The GPhC is asking for an increase of more than twice current inflation, two years in a row. In the immortal words of Oliver Twist: “Please sir, I want some more.”
It is seeking to play catch-up, in an ironic echo of the recent pay disputes among UK NHS medical staff.
The proposed rise is justified on the basis of inflation and suggests that the GPhC will have to cut back on its regulatory work if it did not increase fees.
It is certainly the case that, as its statement notes, the GPhC has been dealing with a “significant increase” in fitness-to-practise (FtP) cases, as well as a large backlog in cases since the COVID-19 pandemic, “which has increased workload and costs”.
Let’s look at each of those points in turn. As The Pharmaceutical Journal observed, in September 2024, the Professional Standards Authority (PSA) failed the GPhC on its standard for FtP timeliness for the sixth year in a row, saying that it was “taking too long to progress FtP investigations”, while also acknowledging that there had been a “30% year-on-year increase in FtP referrals received [by the GPhC] since 2022”.
Untimely FtP investigations are widespread in the field of life sciences professional regulation. In August 2024, a feature written by The Pharmaceutical Journal‘s news editor Graham Clews and investigations editor Sophie Willis looked at the scale and scope of this issue for the GPhC.
On the GPhC claim that the COVID-19 pandemic increased its case backlog owing to “increased workload and costs” — I’m sorry, what?
In January 2025, Roz Gittins and Dionne Spence, chief pharmacy officer and chief enforcement officer at the GPhC, respectively, wrote for The Pharmaceutical Journal about the GPhC’s efforts to improve FtP inspections and processes.

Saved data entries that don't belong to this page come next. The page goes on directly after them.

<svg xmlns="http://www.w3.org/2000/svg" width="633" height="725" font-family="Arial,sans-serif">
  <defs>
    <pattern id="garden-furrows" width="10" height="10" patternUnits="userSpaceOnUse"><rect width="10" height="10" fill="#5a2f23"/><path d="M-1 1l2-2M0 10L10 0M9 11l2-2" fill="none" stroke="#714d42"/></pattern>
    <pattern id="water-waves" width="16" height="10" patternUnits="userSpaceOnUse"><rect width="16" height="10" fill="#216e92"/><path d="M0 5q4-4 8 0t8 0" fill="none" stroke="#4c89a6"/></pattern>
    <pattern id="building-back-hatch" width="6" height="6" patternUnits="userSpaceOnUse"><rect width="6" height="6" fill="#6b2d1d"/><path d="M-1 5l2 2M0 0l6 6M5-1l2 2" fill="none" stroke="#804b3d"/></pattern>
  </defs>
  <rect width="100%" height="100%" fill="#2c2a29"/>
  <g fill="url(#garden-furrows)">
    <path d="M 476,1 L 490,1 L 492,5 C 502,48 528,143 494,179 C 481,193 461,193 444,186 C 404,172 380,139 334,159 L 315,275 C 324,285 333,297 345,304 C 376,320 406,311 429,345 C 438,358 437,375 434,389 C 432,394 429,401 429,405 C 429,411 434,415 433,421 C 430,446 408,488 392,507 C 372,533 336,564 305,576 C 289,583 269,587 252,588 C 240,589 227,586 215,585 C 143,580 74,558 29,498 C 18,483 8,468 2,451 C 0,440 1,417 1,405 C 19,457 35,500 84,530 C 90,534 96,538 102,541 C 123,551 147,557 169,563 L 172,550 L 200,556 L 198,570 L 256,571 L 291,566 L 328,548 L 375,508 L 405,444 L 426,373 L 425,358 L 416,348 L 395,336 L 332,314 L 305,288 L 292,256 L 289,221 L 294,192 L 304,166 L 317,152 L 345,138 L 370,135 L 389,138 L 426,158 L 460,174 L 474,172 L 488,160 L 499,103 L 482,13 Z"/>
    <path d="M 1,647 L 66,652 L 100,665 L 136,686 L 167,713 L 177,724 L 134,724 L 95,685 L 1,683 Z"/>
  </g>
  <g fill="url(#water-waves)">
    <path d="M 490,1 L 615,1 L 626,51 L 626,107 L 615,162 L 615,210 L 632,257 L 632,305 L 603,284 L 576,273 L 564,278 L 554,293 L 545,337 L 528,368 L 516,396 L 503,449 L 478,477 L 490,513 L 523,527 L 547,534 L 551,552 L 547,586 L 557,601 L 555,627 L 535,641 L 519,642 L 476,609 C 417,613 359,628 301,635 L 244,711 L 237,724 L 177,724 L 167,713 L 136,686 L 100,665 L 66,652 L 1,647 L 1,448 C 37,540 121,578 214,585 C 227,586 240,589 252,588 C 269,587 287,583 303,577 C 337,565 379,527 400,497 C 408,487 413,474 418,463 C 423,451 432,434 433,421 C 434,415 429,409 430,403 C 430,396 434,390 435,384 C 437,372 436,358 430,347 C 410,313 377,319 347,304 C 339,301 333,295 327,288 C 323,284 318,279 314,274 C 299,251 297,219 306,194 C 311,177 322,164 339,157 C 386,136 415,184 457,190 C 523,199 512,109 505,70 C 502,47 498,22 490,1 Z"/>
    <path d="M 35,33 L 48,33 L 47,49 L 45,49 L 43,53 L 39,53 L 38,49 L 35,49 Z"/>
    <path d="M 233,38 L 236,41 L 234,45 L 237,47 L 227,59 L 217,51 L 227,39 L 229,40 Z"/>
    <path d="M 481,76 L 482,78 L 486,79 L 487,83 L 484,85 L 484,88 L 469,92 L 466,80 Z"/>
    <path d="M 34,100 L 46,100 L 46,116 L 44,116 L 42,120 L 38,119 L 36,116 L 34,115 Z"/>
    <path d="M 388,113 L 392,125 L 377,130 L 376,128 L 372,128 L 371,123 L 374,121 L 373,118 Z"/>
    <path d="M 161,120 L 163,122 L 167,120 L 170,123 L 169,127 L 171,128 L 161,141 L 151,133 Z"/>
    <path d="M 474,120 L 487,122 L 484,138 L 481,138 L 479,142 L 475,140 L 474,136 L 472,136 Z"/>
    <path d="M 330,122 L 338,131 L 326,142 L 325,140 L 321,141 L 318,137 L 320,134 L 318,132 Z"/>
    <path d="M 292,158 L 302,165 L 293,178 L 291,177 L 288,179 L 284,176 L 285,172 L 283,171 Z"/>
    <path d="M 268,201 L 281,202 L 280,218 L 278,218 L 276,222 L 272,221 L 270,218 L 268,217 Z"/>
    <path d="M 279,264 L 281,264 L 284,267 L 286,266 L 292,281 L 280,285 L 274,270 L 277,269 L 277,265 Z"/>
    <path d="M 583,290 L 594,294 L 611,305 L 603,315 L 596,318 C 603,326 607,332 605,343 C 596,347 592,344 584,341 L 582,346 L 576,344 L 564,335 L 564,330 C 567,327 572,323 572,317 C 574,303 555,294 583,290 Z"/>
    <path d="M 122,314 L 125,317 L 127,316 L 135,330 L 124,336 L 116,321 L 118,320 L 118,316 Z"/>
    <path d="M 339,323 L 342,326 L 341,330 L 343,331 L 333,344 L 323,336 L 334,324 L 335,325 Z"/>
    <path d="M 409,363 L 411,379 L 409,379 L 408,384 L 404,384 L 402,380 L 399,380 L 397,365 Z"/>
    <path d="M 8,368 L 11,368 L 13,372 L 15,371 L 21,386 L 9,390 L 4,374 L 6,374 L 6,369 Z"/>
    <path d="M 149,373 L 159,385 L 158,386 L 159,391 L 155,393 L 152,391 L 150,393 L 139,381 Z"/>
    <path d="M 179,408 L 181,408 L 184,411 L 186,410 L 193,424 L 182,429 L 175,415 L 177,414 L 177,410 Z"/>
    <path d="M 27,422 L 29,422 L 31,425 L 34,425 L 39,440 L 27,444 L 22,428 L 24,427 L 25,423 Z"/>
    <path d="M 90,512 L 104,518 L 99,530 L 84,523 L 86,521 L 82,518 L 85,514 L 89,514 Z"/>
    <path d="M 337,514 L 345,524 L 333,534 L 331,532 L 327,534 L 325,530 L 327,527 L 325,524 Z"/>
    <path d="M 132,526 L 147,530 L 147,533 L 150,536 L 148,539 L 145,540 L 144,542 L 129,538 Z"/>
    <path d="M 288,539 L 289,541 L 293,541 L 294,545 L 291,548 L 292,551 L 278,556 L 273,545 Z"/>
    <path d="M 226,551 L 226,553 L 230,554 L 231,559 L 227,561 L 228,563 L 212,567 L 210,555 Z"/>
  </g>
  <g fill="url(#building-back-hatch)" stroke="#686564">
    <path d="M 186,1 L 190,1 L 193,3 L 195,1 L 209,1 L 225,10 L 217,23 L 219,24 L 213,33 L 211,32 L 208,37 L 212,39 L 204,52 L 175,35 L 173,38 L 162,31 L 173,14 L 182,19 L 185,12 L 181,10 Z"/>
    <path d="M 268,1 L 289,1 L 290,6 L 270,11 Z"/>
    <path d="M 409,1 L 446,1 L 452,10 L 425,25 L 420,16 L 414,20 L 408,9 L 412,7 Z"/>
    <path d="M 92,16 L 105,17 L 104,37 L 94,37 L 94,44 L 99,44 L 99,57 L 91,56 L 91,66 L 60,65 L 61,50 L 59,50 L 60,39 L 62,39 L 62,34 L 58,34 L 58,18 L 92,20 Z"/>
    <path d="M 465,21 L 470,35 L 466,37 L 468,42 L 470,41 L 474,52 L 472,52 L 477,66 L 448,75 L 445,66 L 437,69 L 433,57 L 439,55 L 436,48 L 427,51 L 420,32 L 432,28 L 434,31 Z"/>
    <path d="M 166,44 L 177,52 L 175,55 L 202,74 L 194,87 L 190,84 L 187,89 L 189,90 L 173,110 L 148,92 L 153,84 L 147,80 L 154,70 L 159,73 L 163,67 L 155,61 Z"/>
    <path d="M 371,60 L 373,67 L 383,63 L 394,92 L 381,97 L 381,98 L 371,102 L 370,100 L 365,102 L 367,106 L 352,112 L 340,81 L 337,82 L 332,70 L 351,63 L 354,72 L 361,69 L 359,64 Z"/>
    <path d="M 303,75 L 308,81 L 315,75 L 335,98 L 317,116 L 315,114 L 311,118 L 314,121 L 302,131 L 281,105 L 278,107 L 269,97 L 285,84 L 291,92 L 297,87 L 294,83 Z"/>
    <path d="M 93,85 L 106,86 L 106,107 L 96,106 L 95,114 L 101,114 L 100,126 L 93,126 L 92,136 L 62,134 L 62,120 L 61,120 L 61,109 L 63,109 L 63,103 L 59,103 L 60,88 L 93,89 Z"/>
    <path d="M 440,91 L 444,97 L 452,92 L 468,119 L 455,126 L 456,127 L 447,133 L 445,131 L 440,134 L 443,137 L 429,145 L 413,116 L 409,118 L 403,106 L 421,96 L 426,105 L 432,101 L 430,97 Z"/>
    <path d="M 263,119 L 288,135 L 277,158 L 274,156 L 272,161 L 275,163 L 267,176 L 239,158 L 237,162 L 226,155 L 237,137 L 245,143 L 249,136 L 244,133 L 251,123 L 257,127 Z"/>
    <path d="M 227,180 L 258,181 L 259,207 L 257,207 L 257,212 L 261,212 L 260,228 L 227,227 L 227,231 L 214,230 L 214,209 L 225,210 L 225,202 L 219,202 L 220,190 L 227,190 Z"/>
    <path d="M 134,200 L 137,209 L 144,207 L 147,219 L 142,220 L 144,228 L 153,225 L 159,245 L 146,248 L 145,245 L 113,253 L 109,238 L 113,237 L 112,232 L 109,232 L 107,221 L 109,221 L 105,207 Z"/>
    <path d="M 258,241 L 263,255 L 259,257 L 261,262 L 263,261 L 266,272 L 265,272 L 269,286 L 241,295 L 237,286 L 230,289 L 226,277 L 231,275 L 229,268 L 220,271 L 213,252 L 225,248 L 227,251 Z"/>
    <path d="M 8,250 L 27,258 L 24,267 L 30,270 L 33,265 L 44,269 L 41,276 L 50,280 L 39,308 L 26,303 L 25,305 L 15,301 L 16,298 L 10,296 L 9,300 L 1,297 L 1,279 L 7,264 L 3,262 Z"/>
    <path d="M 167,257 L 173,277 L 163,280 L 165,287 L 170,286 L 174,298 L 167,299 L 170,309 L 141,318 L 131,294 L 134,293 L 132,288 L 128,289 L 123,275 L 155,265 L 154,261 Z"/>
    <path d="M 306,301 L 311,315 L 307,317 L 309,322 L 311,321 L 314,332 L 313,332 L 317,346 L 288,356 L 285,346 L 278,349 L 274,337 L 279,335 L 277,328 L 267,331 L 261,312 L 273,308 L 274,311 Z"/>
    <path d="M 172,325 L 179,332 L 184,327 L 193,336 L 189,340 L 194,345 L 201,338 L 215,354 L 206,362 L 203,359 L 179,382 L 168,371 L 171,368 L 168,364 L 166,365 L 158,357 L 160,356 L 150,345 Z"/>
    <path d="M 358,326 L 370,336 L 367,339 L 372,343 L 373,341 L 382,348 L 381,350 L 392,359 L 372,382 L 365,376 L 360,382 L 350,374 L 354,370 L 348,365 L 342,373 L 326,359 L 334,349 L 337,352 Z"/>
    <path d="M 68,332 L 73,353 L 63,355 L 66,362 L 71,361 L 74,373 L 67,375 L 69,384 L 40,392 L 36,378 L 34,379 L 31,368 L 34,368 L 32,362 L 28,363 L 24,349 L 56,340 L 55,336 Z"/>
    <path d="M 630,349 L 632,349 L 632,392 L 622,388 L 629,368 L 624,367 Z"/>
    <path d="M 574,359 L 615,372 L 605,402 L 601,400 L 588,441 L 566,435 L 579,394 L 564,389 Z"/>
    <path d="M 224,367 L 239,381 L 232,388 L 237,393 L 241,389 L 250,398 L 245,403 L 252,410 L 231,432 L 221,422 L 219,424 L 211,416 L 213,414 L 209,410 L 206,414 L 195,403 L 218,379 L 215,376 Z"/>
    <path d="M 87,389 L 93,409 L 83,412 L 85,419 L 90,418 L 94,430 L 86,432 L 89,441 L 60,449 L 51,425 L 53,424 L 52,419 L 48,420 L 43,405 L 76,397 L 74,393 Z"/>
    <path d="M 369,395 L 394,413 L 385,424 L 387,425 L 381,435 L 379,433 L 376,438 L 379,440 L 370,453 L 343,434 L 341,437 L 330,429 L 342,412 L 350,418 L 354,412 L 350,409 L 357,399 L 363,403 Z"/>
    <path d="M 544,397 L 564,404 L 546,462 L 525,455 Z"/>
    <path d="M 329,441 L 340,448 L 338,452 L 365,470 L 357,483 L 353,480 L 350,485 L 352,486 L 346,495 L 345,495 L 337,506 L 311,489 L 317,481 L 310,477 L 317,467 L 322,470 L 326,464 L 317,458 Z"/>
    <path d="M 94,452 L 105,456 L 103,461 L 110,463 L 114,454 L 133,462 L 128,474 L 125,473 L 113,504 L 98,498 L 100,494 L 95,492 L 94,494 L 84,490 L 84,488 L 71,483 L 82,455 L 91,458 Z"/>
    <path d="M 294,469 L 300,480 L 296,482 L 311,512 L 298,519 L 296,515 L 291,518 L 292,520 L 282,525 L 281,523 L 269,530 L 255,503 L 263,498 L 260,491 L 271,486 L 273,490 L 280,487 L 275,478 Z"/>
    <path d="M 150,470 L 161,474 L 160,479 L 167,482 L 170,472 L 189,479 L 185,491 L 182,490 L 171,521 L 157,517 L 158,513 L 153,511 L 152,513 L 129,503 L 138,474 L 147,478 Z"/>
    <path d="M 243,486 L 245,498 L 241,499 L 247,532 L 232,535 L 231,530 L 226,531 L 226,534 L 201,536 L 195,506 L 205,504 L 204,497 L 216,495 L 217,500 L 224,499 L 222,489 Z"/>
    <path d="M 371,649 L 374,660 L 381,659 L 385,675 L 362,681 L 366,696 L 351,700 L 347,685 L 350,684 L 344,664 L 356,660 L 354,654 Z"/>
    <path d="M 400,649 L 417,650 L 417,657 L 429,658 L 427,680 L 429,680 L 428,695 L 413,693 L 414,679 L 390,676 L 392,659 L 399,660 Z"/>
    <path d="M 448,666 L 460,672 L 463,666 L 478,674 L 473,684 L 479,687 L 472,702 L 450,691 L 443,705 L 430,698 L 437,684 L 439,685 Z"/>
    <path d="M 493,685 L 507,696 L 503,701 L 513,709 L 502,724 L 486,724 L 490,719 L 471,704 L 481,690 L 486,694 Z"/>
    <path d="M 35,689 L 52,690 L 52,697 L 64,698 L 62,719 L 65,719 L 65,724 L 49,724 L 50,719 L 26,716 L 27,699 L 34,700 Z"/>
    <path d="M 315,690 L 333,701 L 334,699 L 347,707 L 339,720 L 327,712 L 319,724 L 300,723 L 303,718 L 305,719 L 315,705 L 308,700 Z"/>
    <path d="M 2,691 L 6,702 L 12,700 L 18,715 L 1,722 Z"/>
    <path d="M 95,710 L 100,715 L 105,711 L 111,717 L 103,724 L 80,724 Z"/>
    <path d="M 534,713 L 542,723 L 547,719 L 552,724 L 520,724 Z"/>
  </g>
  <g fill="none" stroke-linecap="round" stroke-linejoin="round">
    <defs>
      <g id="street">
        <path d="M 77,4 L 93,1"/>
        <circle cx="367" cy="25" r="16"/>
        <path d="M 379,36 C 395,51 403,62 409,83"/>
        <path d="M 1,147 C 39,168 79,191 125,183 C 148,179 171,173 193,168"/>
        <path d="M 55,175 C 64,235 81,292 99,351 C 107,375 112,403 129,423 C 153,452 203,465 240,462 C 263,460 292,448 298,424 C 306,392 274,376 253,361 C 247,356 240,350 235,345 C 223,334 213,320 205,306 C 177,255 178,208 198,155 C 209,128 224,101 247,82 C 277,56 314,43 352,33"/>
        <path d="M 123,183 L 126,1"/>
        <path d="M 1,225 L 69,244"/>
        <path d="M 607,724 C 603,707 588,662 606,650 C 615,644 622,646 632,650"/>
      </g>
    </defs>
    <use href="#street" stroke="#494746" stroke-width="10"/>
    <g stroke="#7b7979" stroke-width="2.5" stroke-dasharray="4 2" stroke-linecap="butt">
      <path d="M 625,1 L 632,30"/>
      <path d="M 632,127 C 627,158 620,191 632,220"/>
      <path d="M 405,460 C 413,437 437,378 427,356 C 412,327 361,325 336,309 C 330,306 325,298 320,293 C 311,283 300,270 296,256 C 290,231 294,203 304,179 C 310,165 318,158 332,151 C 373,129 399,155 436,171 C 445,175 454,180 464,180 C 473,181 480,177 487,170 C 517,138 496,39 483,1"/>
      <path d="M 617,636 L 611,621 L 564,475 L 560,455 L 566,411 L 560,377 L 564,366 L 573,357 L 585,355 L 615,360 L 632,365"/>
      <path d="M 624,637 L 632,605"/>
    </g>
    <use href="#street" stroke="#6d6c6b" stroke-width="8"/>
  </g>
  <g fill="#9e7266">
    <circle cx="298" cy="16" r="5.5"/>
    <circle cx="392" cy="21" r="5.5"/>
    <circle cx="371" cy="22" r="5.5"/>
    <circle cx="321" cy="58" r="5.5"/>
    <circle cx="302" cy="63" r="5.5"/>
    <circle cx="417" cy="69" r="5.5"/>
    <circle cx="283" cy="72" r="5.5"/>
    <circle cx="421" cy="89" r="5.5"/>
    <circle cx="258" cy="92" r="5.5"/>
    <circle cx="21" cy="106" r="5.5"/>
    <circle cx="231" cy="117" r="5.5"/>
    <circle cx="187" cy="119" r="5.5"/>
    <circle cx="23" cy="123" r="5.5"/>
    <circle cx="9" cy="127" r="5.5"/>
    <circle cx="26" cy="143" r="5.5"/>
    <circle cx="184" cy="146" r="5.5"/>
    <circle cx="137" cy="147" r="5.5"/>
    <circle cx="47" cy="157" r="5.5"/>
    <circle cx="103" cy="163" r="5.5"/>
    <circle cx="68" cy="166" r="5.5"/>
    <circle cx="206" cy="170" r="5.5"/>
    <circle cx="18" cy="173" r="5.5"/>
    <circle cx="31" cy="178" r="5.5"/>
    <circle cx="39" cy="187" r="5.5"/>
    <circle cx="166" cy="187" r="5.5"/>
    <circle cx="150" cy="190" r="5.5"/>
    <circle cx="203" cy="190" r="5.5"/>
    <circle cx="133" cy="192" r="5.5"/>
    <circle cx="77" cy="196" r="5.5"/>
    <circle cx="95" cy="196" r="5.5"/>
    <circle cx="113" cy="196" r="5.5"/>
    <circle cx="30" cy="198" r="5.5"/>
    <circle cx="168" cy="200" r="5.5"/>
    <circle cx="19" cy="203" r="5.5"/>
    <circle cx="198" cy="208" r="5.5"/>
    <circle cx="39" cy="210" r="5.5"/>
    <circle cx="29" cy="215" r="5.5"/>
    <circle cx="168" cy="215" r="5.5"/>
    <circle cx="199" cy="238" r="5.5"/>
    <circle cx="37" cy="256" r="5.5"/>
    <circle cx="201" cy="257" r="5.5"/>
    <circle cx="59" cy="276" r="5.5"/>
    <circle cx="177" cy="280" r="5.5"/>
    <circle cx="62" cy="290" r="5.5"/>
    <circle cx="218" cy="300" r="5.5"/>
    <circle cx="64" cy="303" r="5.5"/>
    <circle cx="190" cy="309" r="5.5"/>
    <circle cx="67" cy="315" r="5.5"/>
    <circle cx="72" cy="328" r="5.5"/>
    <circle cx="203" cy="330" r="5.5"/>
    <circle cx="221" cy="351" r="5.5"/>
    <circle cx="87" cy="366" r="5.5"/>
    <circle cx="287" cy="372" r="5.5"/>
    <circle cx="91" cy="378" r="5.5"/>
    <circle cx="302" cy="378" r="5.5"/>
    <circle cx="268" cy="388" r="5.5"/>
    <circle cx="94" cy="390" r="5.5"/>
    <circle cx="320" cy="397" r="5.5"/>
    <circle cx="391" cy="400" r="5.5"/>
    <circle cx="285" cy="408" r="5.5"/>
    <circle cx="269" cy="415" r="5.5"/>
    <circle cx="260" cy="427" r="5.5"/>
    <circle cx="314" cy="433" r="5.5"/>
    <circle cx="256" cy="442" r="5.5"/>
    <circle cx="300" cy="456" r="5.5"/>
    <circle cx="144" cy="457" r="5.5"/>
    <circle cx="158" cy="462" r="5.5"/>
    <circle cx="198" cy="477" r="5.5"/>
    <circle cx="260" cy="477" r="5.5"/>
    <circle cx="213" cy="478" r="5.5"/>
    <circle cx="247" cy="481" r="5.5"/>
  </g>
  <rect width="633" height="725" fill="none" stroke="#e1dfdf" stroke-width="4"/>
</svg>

While this makes fair points about the time that legal processes take, you also do not have to read very far between the lines to see that these two individuals inherited an FtP system that was evidently not working adequately, and had not been for some time. That is firmly on the GPhC’s internal quality control processes.
On the GPhC claim that the COVID-19 pandemic increased its case backlog owing to “increased workload and costs” — I’m sorry, what?
There was little of professional activity overall that did not have to move online during the pandemic. If actual law courts managed it reasonably effectively, it is not at all clear why the GPhC could not have done so for FtP work. This is a completely bogus excuse.
Finally, the GPhC’s article also mentions “the much-awaited update to guidance on providing pharmacy services online” as one example where “having focused on improving internal ways of working in 2024, we are hopeful that in 2025 our improvements will be felt more, externally”.
Online pharmacy is not even vaguely new. Pharmacy2U began operating in 1999. It is unclear that the actual regulatory issues can by 2025 be in any way novel or surprising. The GPhC has had 25 years to get up to speed with this.
Regulation is a legal process, which gives the terms of references for a conclusion. The case for these rises might be acceptable on the balance of probabilities, but it is certainly not proven beyond reasonable doubt. If I were a pharmacist, I would want to be very confident that the GPhC was thoroughly reforming its internal processes and procedures before I would be content (probably grudgingly) to give them this catch-up cash.